--- START ---

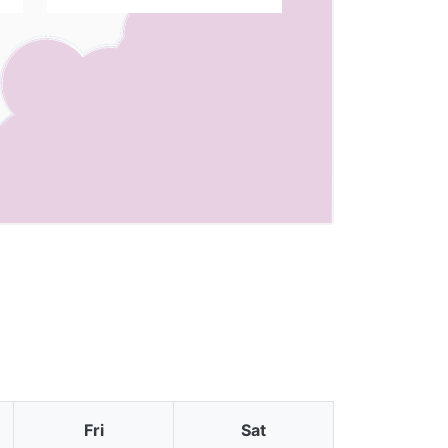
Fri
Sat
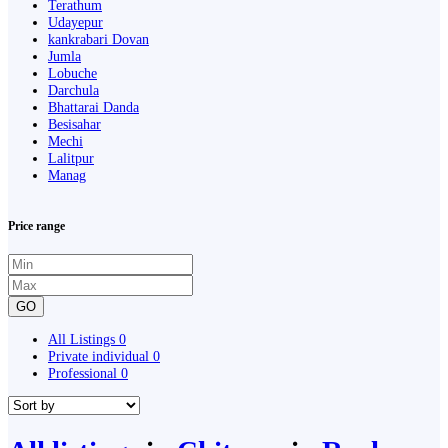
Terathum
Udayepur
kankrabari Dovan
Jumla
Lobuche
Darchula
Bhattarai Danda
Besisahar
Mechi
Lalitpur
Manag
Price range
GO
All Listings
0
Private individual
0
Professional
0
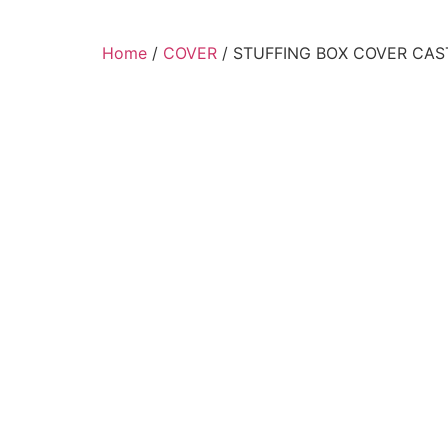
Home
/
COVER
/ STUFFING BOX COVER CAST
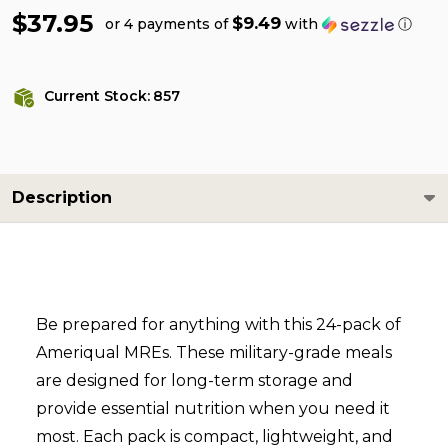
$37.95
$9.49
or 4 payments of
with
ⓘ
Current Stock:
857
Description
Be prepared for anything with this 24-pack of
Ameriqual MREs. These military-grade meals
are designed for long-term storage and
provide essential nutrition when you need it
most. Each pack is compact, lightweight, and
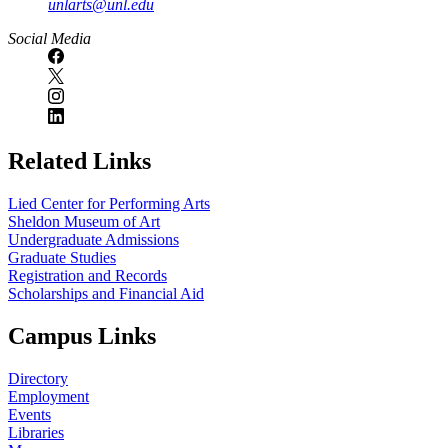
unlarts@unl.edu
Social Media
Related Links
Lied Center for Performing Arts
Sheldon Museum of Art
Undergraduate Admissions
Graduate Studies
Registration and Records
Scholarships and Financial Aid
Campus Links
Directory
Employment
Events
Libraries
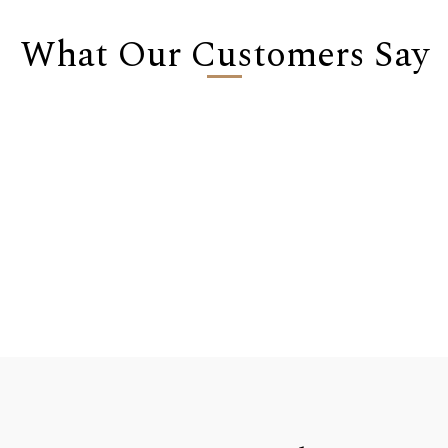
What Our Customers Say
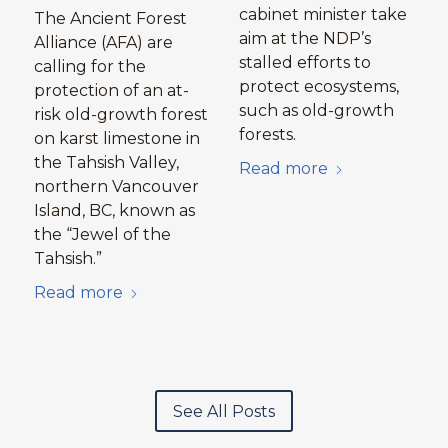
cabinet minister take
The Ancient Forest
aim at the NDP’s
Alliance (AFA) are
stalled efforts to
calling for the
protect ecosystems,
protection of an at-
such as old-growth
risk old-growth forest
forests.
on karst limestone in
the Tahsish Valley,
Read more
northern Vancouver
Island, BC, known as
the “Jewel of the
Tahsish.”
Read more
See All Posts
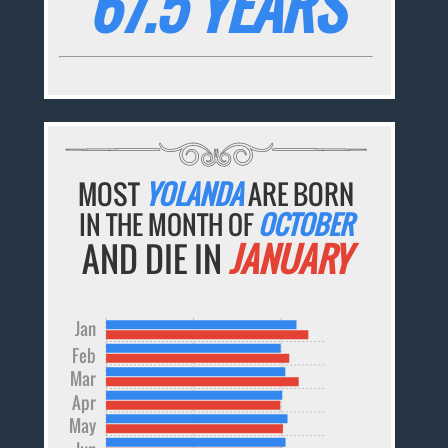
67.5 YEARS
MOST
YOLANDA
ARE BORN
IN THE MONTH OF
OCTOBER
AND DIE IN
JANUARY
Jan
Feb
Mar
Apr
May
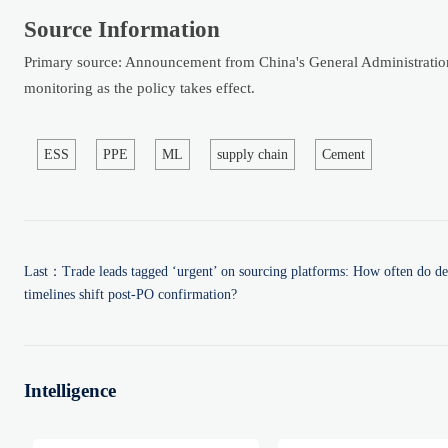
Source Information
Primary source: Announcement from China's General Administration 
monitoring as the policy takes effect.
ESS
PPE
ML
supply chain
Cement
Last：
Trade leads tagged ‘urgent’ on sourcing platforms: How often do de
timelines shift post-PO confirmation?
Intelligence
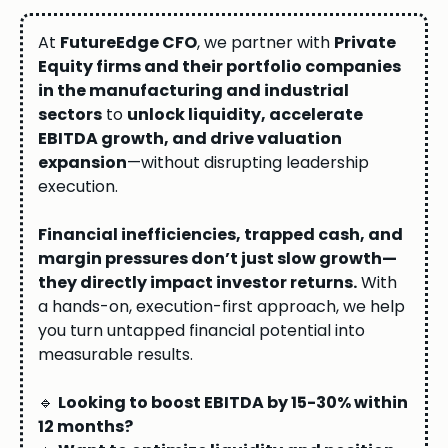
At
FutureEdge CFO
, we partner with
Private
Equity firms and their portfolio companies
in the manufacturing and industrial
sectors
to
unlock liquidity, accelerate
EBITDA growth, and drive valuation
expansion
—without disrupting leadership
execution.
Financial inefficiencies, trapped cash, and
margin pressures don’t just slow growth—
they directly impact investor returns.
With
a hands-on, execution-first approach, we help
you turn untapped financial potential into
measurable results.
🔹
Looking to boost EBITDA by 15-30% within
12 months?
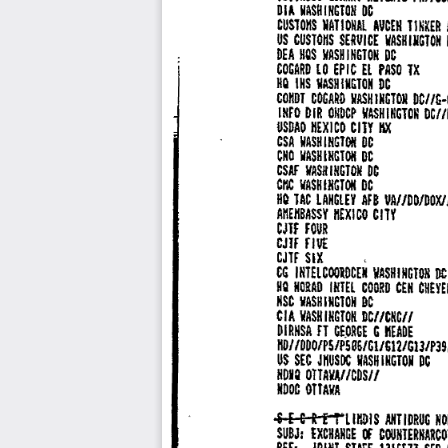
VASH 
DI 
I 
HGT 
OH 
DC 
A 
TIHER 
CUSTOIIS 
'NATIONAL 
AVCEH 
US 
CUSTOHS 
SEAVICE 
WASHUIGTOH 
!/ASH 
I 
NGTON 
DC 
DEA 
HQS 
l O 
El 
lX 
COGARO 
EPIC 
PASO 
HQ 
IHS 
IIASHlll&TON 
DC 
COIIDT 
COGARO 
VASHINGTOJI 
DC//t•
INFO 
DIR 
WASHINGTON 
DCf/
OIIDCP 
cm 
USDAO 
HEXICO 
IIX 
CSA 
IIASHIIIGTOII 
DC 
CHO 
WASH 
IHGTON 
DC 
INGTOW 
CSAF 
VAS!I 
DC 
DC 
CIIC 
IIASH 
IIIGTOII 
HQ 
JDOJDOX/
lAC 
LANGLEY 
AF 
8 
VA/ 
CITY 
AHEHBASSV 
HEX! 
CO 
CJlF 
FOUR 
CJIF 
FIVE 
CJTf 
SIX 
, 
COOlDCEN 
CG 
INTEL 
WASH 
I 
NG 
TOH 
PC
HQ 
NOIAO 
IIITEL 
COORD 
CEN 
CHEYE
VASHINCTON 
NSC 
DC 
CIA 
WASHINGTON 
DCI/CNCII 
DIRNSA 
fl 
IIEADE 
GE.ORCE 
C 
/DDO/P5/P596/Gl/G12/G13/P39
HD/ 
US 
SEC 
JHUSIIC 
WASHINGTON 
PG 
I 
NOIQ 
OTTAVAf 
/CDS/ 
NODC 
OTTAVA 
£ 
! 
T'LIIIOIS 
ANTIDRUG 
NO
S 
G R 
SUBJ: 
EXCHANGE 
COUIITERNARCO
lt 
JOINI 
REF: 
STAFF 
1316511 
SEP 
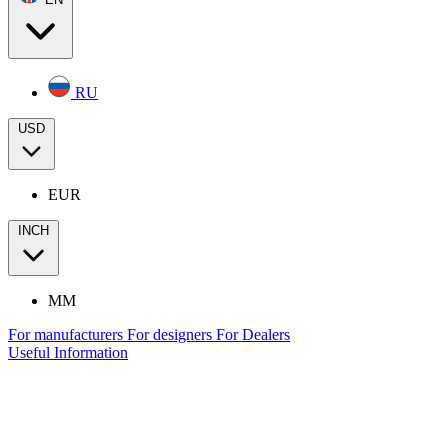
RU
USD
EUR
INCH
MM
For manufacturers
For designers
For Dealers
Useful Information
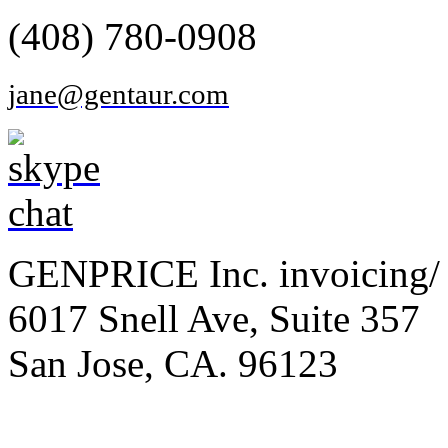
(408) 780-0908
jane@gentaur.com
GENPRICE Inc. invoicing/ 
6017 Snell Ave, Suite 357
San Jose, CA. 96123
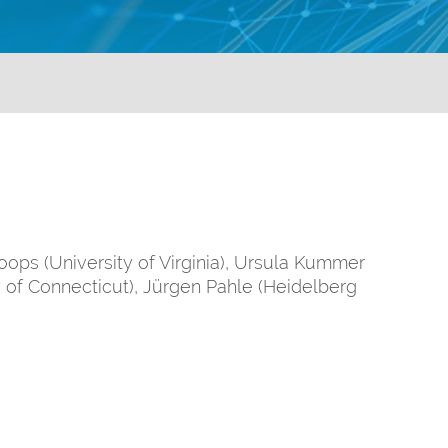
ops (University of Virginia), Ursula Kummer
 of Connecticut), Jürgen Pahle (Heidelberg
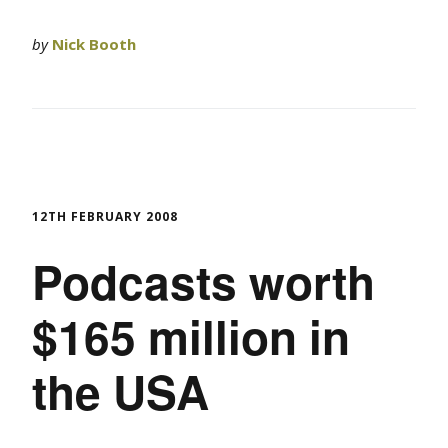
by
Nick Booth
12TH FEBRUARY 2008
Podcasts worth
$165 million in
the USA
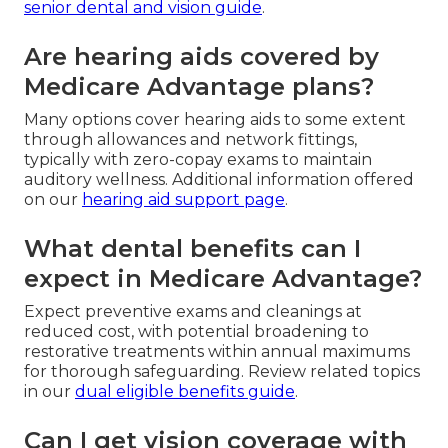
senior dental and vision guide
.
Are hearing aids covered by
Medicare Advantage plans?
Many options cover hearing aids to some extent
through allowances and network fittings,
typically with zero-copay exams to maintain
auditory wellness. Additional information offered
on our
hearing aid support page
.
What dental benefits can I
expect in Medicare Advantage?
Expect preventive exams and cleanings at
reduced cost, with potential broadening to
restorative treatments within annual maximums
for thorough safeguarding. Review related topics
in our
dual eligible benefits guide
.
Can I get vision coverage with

--- END ---

WHAT TO DO » Rewrite the text of every one of the records above, substituting "Continue reading" for each occurrence of "Read more" and keeping everything else unchanged. Omit the pictures.

ANSWER BELOW »
Fri
Sat
Terathum
Udayepur
kankrabari Dovan
Jumla
Lobuche
Darchula
Bhattarai Danda
Besisahar
Mechi
Lalitpur
Manag
Price range
GO
All Listings
0
Private individual
0
Professional
0
Home
/
COVER
/ STUFFING BOX COVER CAST
$37.95
$9.49
or 4 payments of
with
ⓘ
Current Stock:
857
Description
Be prepared for anything with this 24-pack of
Ameriqual MREs. These military-grade meals
are designed for long-term storage and
provide essential nutrition when you need it
most. Each pack is compact, lightweight, and
unlarts@unl.edu
Social Media
Related Links
Lied Center for Performing Arts
Sheldon Museum of Art
Undergraduate Admissions
Graduate Studies
Registration and Records
Scholarships and Financial Aid
Campus Links
Directory
Employment
Events
Libraries
What Our Customers Say
cabinet minister take
The Ancient Forest
aim at the NDP’s
Alliance (AFA) are
stalled efforts to
calling for the
protect ecosystems,
protection of an at-
such as old-growth
risk old-growth forest
forests.
on karst limestone in
the Tahsish Valley,
Continue reading
northern Vancouver
Island, BC, known as
the “Jewel of the
Tahsish.”
Continue reading
See All Posts
67.5 YEARS
MOST
YOLANDA
ARE BORN
IN THE MONTH OF
OCTOBER
AND DIE IN
JANUARY
Jan
Feb
Mar
Apr
May
Source Information
Primary source: Announcement from China's General Administration 
monitoring as the policy takes effect.
ESS
PPE
ML
supply chain
Cement
Last：
Trade leads tagged ‘urgent’ on sourcing platforms: How often do de
timelines shift post-PO confirmation?
Intelligence
At
FutureEdge CFO
, we partner with
Private
Equity firms and their portfolio companies
in the manufacturing and industrial
sectors
to
unlock liquidity, accelerate
EBITDA growth, and drive valuation
expansion
—without disrupting leadership
execution.
Financial inefficiencies, trapped cash, and
margin pressures don’t just slow growth—
they directly impact investor returns.
With
a hands-on, execution-first approach, we help
you turn untapped financial potential into
measurable results.
🔹
Looking to boost EBITDA by 15-30% within
12 months?
VASH 
DI 
I 
HGT 
OH 
DC 
A 
TIHER 
CUSTOIIS 
'NATIONAL 
AVCEH 
US 
CUSTOHS 
SEAVICE 
WASHUIGTOH 
!/ASH 
I 
NGTON 
DC 
DEA 
HQS 
l O 
El 
lX 
COGARO 
EPIC 
PASO 
HQ 
IHS 
IIASHlll&TON 
DC 
COIIDT 
COGARO 
VASHINGTOJI 
DC//t•
INFO 
DIR 
WASHINGTON 
DCf/
OIIDCP 
cm 
USDAO 
HEXICO 
IIX 
CSA 
IIASHIIIGTOII 
DC 
CHO 
WASH 
IHGTON 
DC 
INGTOW 
CSAF 
VAS!I 
DC 
DC 
CIIC 
IIASH 
IIIGTOII 
HQ 
JDOJDOX/
lAC 
LANGLEY 
AF 
8 
VA/ 
CITY 
AHEHBASSV 
HEX! 
CO 
CJlF 
FOUR 
CJIF 
FIVE 
CJTf 
SIX 
, 
COOlDCEN 
CG 
INTEL 
WASH 
I 
NG 
TOH 
PC
HQ 
NOIAO 
IIITEL 
COORD 
CEN 
CHEYE
VASHINCTON 
NSC 
DC 
CIA 
WASHINGTON 
DCI/CNCII 
DIRNSA 
fl 
IIEADE 
GE.ORCE 
C 
/DDO/P5/P596/Gl/G12/G13/P39
HD/ 
US 
SEC 
JHUSIIC 
WASHINGTON 
PG 
I 
NOIQ 
OTTAVAf 
/CDS/ 
NODC 
OTTAVA 
£ 
! 
T'LIIIOIS 
ANTIDRUG 
NO
S 
G R 
SUBJ: 
EXCHANGE 
COUIITERNARCO
lt 
JOINI 
REF: 
STAFF 
1316511 
SEP 
RU
USD
EUR
INCH
MM
For manufacturers
For designers
For Dealers
Useful Information
(408) 780-0908
jane@gentaur.com
GENPRICE Inc. invoicing/ 
6017 Snell Ave, Suite 357
San Jose, CA. 96123
ops (University of Virginia), Ursula Kummer
 of Connecticut), Jürgen Pahle (Heidelberg
by
Nick Booth
12TH FEBRUARY 2008
Podcasts worth
$165 million in
the USA
senior dental and vision guide
.
Are hearing aids covered by
Medicare Advantage plans?
Many options cover hearing aids to some extent
through allowances and network fittings,
typically with zero-copay exams to maintain
auditory wellness. Additional information offered
on our
hearing aid support page
.
What dental benefits can I
expect in Medicare Advantage?
Expect preventive exams and cleanings at
reduced cost, with potential broadening to
restorative treatments within annual maximums
for thorough safeguarding. Review related topics
in our
dual eligible benefits guide
.
Can I get vision coverage with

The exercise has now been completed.